All these things were hugely important. In hindsight, though, I think they felt our love most of all through our gracious authority.
It didn’t feel that way at the time. To train them to obey we started with a few simple guidelines that were easy to understand: No TV until right before dinner (4:45 pm to be precise), no getting up from the table until being dismissed, and no hitting or biting.
They fought back at first—pouting about no TV or sitting at the table with their legs stretched out to the side, poised to bolt. Some days we were tempted to give up. Were we being to strict? Would they grow to hate us forever? What was the harm in letting them watch a little extra TV? But a well-timed word of encouragement from Mom always strengthened our resolve.
So we kept telling them “I love you” and put the remote out of reach.
A funny thing happened. Instead of becoming more resentful toward us and unhappy with the rules, Jude and Sophie became more compliant and obedient, and what’s more, they grew happier by the day.
Recently it dawned on me. One of the main reasons Jude and Sophie seem to have bonded with our family so quickly (in addition to the sheer grace of God!) is because the clear boundaries helped them feel like they belonged. They know the rules, the way things work around here. And so they feel comfortable because they aren’t on the outside trying to understand how this family works. They are “on the in” of the Whitacre family.
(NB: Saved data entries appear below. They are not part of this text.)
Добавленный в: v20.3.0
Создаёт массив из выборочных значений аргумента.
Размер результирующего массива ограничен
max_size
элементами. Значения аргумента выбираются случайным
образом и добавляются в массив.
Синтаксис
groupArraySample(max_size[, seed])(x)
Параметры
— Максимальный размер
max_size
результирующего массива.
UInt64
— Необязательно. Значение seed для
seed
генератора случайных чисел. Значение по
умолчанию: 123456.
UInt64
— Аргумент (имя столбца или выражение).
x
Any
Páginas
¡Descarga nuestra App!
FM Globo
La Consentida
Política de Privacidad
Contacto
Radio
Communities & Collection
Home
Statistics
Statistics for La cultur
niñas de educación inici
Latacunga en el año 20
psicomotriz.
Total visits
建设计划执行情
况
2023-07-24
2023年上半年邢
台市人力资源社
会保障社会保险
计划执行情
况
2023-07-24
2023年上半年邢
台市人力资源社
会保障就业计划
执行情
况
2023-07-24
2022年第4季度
Because they know what is required of them, they can relax and concentrate on other important things such as soccer and coloring and learning to read.
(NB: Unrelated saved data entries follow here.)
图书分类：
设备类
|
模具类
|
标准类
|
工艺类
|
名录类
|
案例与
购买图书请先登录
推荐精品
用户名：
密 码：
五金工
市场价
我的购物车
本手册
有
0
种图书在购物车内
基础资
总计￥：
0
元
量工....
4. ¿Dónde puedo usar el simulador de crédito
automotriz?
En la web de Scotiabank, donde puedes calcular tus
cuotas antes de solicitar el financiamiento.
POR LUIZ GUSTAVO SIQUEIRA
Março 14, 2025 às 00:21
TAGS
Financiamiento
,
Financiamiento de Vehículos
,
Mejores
Don’t get me wrong, like every family, we have plenty of areas that need work. But this morning, as I write, Steve is downstairs going through our Advent devotional over breakfast. And tonight we will be able to sit down at the dinner table and talk and laugh as a family.
Now that they understand our words, and can sit still long enough to listen, we can tell them the greatest news of all: through Jesus Christ, they can join the family of God.
Obedience is the gateway to understanding the gospel.
“‘For the Lord disciplines the one he loves, and chastises every son whom he receives.’ It is for discipline that you have to endure. God is treating you as sons. For what son is there whom his father does not discipline? If you are left without discipline, in which all have participated, then you are illegitimate children and not sons. Besides this, we have had earthly fathers who disciplined us and we respected them. Shall we not much more be subject to the Father of spirits and live? For they disciplined us for a short time as it seemed best to them, but he disciplines us for our good, that we may share his holiness. For the moment all discipline seems painful rather than pleasant, but later it yields the peaceful fruit of righteousness to those who have been trained by it” (Hebrews 12:6-11 ESV).